● CHECK YOUR UNDERSTANDING:
(a) In the post about a husband emailing his ex-girlfriend, how long had the two actually been writing back and forth?
(b) Pick up the post about a husband emailing his ex-girlfriend and carry it on from its final sentence.

● TEXT SEGMENT:
I was too lazy to go downstairs to get my own laptop and my husband's was lying right there beside our bed, so picked it up to use it to check my email. He had left it in hibernation and the first thing that loaded was his email message to one of his ex girlfriends. Well, I couldn't believe it because we had a whole issue some years ago with this same woman trying to come back into his life, and he not acting too disinterested in such a proposal and we had agreed that on both sides communication to exes/ past love interests were to cease permanently.
Well she had written and said hello, and asked how he was doing. And he had responded and asked the same. She asked where he was now and then when he told her she hinted that she wanted to visit. He said he would be in the US some time as well and told her exactly which states and the months he would be there. She lives in the US, but we do not and she said well, make sure you keep me posted as to when you'll be in the US and where. The he asked her about her family. I know she has one or two children and I think my husband told me she was married, but she only replied about her sister and mom dying last year and said, 'It's just me now, Hun.'
Strangely enough, as I finished reading the messages, my husband said very causally, 'Guess who wrote to me one or to days ago?' I pretended not to know anything and he told me it was her and that she said hello and he had told her not to write back.
So, I said really, that's strange because I just read all your messages back and forth and there was no mention of you telling her not to write, in fact, you seemed to be quite curious to know what was going on on both sides. He said he must have deleted the message, but from the flow of the messages, I do not think this is true.
I asked him why he told her where he was living now and why he had to lay out in such detail the parts of the US he planned to visit and the times he would be there, knowing that she was interested in seeing him again. He said he was trying to let her realize he was not going to be at home, so she wouldn't bother to visit. But then I told him, but why did you tell her where you were in the first place if you didn't want her to visit, and why did you tell me it was only one or two days when in fact it was 6 days of writing back and forth.
I'm trying to think logically, but this is not adding up to me, like most of my husband's stories. Last time he spoke to this woman he told her in an email not to reply to his normal email address but to create a specific profile on some other social networking site, add him there and communicate through that becasue his wife is crazy.
I feel very angry about this, becasue feel like he is choosing his own fun and her own fun over my feelings and I am his wife.
I just cannot understand why people go back to their exes and why she cannot find another other man to love or support her or whatever it is she is looking for. Why does she feel the need to seek out to a married man she broke up with years ago? Of course I have to mention, that my husband cheated on his ex-wife with this same woman, but she moved to the States and so their relationship ended, at least that's what he told me.

● EXTRACTED ENTRIES:

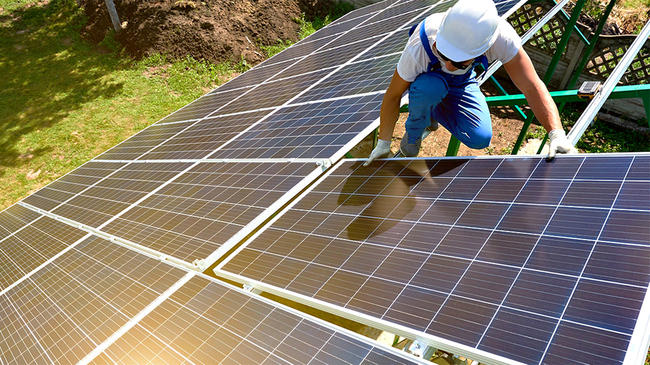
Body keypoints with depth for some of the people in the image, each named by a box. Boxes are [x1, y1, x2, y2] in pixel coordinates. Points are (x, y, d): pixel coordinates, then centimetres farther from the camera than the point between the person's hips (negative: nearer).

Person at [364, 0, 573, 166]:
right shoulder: (419, 48, -42)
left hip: (461, 83, 2)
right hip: (427, 78, -2)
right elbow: (393, 95, -27)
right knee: (429, 87, -40)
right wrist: (383, 145, -20)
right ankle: (413, 133, -5)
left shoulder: (501, 36, -39)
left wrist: (557, 134, -46)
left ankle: (434, 110, 15)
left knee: (481, 139, -17)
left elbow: (532, 87, -34)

● WRITTEN ANSWERS:
(a) Six days.

(b)
Once, a few years ago, when the first incident happened, I called her mobile phone and asked for her by name, she said she was not the person I was asking for and pretended to be someone else. I told her I know it's her and told her the reason I was calling, which was to tell her that she was getting involved with a married man with kids and it wasn't right. I asked her several questions and she lied about most if not everything and only much later in the conversation admitted what I was telling her was true. I asked my husband why he could not stop talking to her adn he said he thinks it's just harmless and he doesn't want to meet her.
I don't know what to think sometimes. My husband makes me feel like I am crazy and just exaggerating. I feel to just leave him because I feel somehow he is going to cheat on me, if he is not already doing so emotionally or otherwise. What would you do if you were in my shoes?
20 Answers
- ?Lv 610 years agoFavorite Answer
When you are married, there has to be transparency in everything. You have to be able to know you can see everything is doing, or have the ability to see everything. No secret email accounts. No secret emails to exes unless there are kids involved.
When you destroy trust, it's really hard to get that back. You will always wonder, and then you will get paranoid. You have all ready seen too much. I doubt you will ever really trust him, especially when he travels.
- 10 years ago
Sorry but I'd have to say pack your bags and go! I thought you were gonna say some "porn" popped up. That would be slightly normal. They sound like they are making plans for their own porn movie. His reasons make him look crazy, not you.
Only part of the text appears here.